- **PROBLEM REQUIREMENTS**
Using the abstract on FSTL1 and diet-induced obesity, explain in one to three sentences how FSTL1 works at the molecular level.

Reversal of diet-induced obesity by central insulin sensitizer FSTL1.

Follistatin-like 1 (FSTL1) is a signaling molecule that modulates energy metabolism in peripheral tissues and is also expressed in the brain. However, whether hypothalamic FSTL1 regulates carbohydrate/lipid metabolism and energy balance remains unknown. Here, we show that FSTL1 is enriched in the hypothalamus, especially the arcuate nucleus (ARC). FSTL1 expression is decreased in diet-induced obese (DIO) and db/db mice. Agouti-related peptide (AgRP) neuron-specific Fstl1 deletion increased food intake, decreased energy expenditure, and impaired insulin sensitivity in DIO mice. Conversely, Fstl1 overexpression in AgRP neurons resulted in the opposite phenotypes. Insulin signaling was required for the anti-obesity effect of hypothalamic FSTL1. Intranasal FSTL1 delivery promoted weight loss and improved insulin sensitivity in DIO mice. Mechanistically, FSTL1 interacts with Akt, an intracellular mediator of insulin signaling, to inhibit forkhead box protein O1 (FoxO1) nuclear translocation. Our findings identify hypothalamic FSTL1 as a key mediator counteracting DIO and provide a potential pharmacological strategy for obesity-related metabolic disorders.

- **RECORDS PROVIDED**

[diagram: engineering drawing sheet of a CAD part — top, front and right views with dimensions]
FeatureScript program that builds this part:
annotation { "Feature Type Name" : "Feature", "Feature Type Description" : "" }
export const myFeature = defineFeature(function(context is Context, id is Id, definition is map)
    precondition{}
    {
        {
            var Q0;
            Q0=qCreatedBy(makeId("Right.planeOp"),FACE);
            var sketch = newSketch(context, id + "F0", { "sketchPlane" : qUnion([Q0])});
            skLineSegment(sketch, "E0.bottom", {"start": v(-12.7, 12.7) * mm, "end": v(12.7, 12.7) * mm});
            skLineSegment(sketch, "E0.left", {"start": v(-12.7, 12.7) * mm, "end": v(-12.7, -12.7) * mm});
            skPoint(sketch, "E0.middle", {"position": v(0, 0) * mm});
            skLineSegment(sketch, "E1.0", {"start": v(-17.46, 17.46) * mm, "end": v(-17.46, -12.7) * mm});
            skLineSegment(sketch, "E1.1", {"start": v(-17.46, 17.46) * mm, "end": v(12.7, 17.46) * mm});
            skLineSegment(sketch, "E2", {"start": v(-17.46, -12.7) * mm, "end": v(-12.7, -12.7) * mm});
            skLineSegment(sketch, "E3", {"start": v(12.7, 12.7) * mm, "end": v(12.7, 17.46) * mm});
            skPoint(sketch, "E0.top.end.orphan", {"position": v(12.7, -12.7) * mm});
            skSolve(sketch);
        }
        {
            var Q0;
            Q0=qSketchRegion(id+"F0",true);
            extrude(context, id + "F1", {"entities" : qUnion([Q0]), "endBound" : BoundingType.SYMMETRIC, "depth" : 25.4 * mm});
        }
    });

- **RESPONSE**
FSTL1 interacts with Akt, an intracellular mediator of insulin signaling. Through this interaction it blocks forkhead box protein O1 (FoxO1) from moving into the nucleus.